Salicin,62 ergot, guarana, have all been spoken of by enthusiasts as possessing valuable properties in diarrhoea.
62 Lawson, "Diarrhoea and its Treatment at the London Hospitals," Med. Times and Gaz., vol. ii., 1868, p. 122; Bishop, "Salicin in Diarrhoea and Dysentery," Southern Med. Rec., vol. iv., 1874, p. 585; "Comparative Value of Opium and Salicin in Diarrhoea and Dysentery," Detroit Review of Med. and Pharm., vol. x., 1875, p. 387.
Alum is not often prescribed. Sulphate of copper is fitted for cases in danger of passing into the chronic stage. Sulphate of zinc might be more generally ordered than is the case. The sulphate of iron and the fluid preparations of iron—tincture of the chloride, solution of the pernitrite, and persulphate—are astringents, and could be tried if other remedies fail. The effect of nitrate of silver is to constrict vessels, to coagulate and disinfect excretions, and to form an adherent protecting membrane (Phillips). It occupies the next place to lead, and is suited to a subacute stage when acute symptoms have subsided. It is warmly recommended by William Pepper and others.63 The oxide of silver has been preferred by some writers.64 For the protracted diarrhoea of children, in whom follicular ulcers form so rapidly, the nitrate of silver is of special value. To adults it is administered in a pill freshly made in doses of one-eighth to one grain. A solution in distilled water with syrup answers well for children, the dose varying from one-twentieth to one-fourth of a grain.
63 J. Maggregor, "On the Internal Use of Nitrate of Silver in Inflammation of the Intestines," Lancet, 1841, vol. ii. p. 937.

> [DATA RECORDS]:

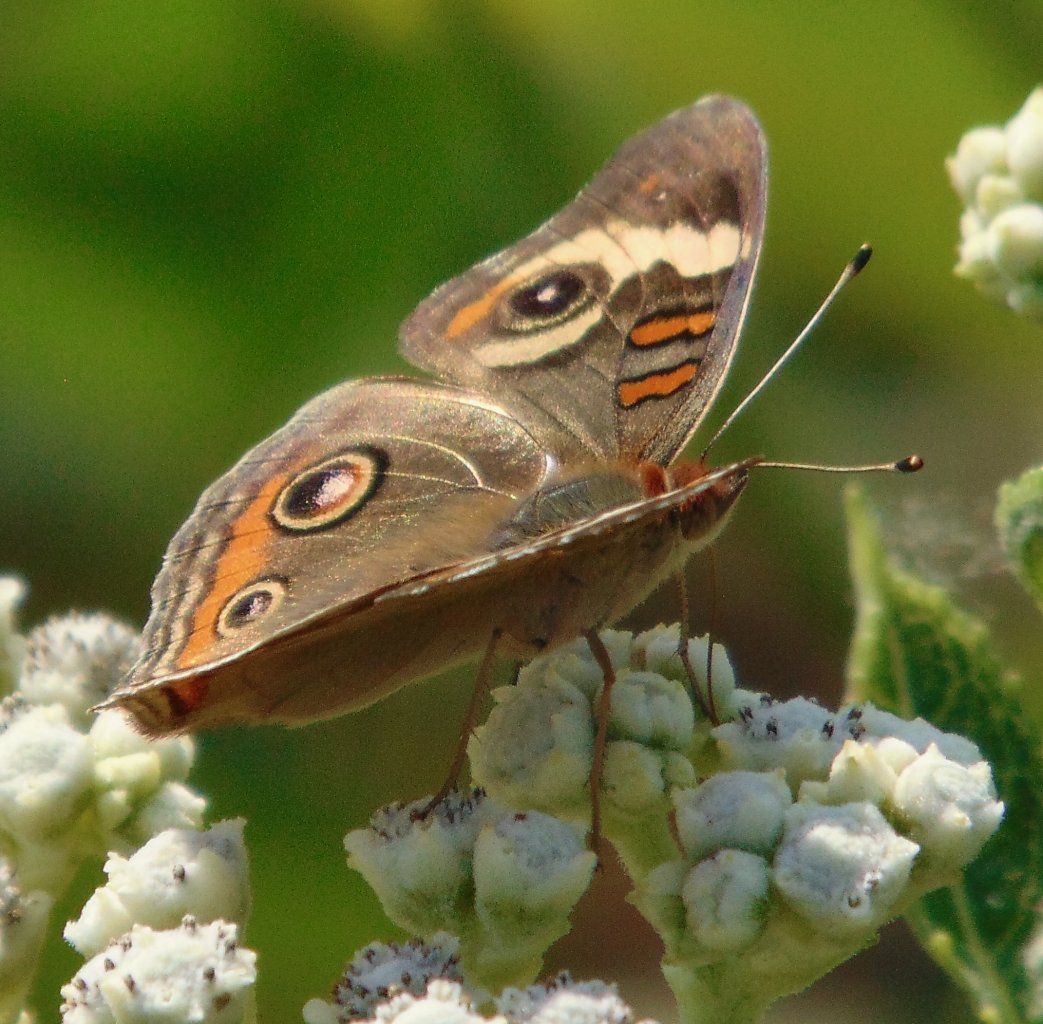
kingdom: Animalia
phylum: Arthropoda
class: Insecta
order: Lepidoptera
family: Nymphalidae
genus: Junonia
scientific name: Junonia coenia
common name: Common Buckeye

> [INSTRUCTIONS TO FOLLOW]: Copy the stretch of the passage on diarrhea remedies from "Salicin,62 ergot, guarana, have" through "1875, p. 387." word for word.

> [COMPLETED TASK]:
Salicin,62 ergot, guarana, have all been spoken of by enthusiasts as possessing valuable properties in diarrhoea.
62 Lawson, "Diarrhoea and its Treatment at the London Hospitals," Med. Times and Gaz., vol. ii., 1868, p. 122; Bishop, "Salicin in Diarrhoea and Dysentery," Southern Med. Rec., vol. iv., 1874, p. 585; "Comparative Value of Opium and Salicin in Diarrhoea and Dysentery," Detroit Review of Med. and Pharm., vol. x., 1875, p. 387.